Text extracted from each page:
————

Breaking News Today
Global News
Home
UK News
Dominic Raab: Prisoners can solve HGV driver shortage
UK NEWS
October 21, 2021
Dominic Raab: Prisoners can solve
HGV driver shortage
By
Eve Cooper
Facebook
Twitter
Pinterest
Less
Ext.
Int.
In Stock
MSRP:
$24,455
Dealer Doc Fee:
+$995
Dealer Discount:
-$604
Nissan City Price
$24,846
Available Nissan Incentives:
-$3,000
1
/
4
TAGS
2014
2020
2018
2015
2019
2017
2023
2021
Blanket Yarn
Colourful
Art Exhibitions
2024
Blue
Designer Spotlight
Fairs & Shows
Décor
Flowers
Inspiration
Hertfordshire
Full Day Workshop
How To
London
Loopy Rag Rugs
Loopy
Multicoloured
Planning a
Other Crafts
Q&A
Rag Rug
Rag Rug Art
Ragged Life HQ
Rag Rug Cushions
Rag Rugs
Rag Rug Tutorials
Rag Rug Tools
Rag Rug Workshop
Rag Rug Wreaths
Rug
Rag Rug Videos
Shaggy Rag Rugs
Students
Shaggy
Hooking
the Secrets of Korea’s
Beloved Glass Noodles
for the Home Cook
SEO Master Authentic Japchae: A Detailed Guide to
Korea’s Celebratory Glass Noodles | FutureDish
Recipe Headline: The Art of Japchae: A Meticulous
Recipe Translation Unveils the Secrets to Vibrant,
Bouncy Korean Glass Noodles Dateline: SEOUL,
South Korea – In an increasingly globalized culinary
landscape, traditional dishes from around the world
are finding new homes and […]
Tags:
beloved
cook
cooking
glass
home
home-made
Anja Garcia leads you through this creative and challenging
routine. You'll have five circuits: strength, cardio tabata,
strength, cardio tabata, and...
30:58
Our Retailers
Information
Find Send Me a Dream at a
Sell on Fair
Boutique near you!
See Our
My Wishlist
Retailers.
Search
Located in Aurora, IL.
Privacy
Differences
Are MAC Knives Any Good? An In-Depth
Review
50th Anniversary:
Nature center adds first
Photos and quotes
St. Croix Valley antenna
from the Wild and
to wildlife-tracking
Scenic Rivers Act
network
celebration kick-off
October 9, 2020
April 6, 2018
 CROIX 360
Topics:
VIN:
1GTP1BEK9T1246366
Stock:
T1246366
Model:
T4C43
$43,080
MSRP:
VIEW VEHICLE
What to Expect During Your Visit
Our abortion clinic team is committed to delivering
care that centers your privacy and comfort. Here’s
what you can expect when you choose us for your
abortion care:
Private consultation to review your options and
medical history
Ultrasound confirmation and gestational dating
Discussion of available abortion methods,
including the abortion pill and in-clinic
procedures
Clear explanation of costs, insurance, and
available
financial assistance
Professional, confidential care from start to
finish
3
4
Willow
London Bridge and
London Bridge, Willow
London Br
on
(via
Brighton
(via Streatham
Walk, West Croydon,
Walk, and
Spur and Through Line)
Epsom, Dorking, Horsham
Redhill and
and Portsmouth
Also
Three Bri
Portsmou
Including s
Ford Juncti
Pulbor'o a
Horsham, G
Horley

————

THE TASK: Rewrite the listing above, changing every "MSRP" to "List Price" and leaving everything else unchanged.

ANSWER TO THE PROBLEM:
Breaking News Today
Global News
Home
UK News
Dominic Raab: Prisoners can solve HGV driver shortage
UK NEWS
October 21, 2021
Dominic Raab: Prisoners can solve
HGV driver shortage
By
Eve Cooper
Facebook
Twitter
Pinterest
Less
Ext.
Int.
In Stock
List Price:
$24,455
Dealer Doc Fee:
+$995
Dealer Discount:
-$604
Nissan City Price
$24,846
Available Nissan Incentives:
-$3,000
1
/
4
TAGS
2014
2020
2018
2015
2019
2017
2023
2021
Blanket Yarn
Colourful
Art Exhibitions
2024
Blue
Designer Spotlight
Fairs & Shows
Décor
Flowers
Inspiration
Hertfordshire
Full Day Workshop
How To
London
Loopy Rag Rugs
Loopy
Multicoloured
Planning a
Other Crafts
Q&A
Rag Rug
Rag Rug Art
Ragged Life HQ
Rag Rug Cushions
Rag Rugs
Rag Rug Tutorials
Rag Rug Tools
Rag Rug Workshop
Rag Rug Wreaths
Rug
Rag Rug Videos
Shaggy Rag Rugs
Students
Shaggy
Hooking
the Secrets of Korea’s
Beloved Glass Noodles
for the Home Cook
SEO Master Authentic Japchae: A Detailed Guide to
Korea’s Celebratory Glass Noodles | FutureDish
Recipe Headline: The Art of Japchae: A Meticulous
Recipe Translation Unveils the Secrets to Vibrant,
Bouncy Korean Glass Noodles Dateline: SEOUL,
South Korea – In an increasingly globalized culinary
landscape, traditional dishes from around the world
are finding new homes and […]
Tags:
beloved
cook
cooking
glass
home
home-made
Anja Garcia leads you through this creative and challenging
routine. You'll have five circuits: strength, cardio tabata,
strength, cardio tabata, and...
30:58
Our Retailers
Information
Find Send Me a Dream at a
Sell on Fair
Boutique near you!
See Our
My Wishlist
Retailers.
Search
Located in Aurora, IL.
Privacy
Differences
Are MAC Knives Any Good? An In-Depth
Review
50th Anniversary:
Nature center adds first
Photos and quotes
St. Croix Valley antenna
from the Wild and
to wildlife-tracking
Scenic Rivers Act
network
celebration kick-off
October 9, 2020
April 6, 2018
 CROIX 360
Topics:
VIN:
1GTP1BEK9T1246366
Stock:
T1246366
Model:
T4C43
$43,080
List Price:
VIEW VEHICLE
What to Expect During Your Visit
Our abortion clinic team is committed to delivering
care that centers your privacy and comfort. Here’s
what you can expect when you choose us for your
abortion care:
Private consultation to review your options and
medical history
Ultrasound confirmation and gestational dating
Discussion of available abortion methods,
including the abortion pill and in-clinic
procedures
Clear explanation of costs, insurance, and
available
financial assistance
Professional, confidential care from start to
finish
3
4
Willow
London Bridge and
London Bridge, Willow
London Br
on
(via
Brighton
(via Streatham
Walk, West Croydon,
Walk, and
Spur and Through Line)
Epsom, Dorking, Horsham
Redhill and
and Portsmouth
Also
Three Bri
Portsmou
Including s
Ford Juncti
Pulbor'o a
Horsham, G
Horley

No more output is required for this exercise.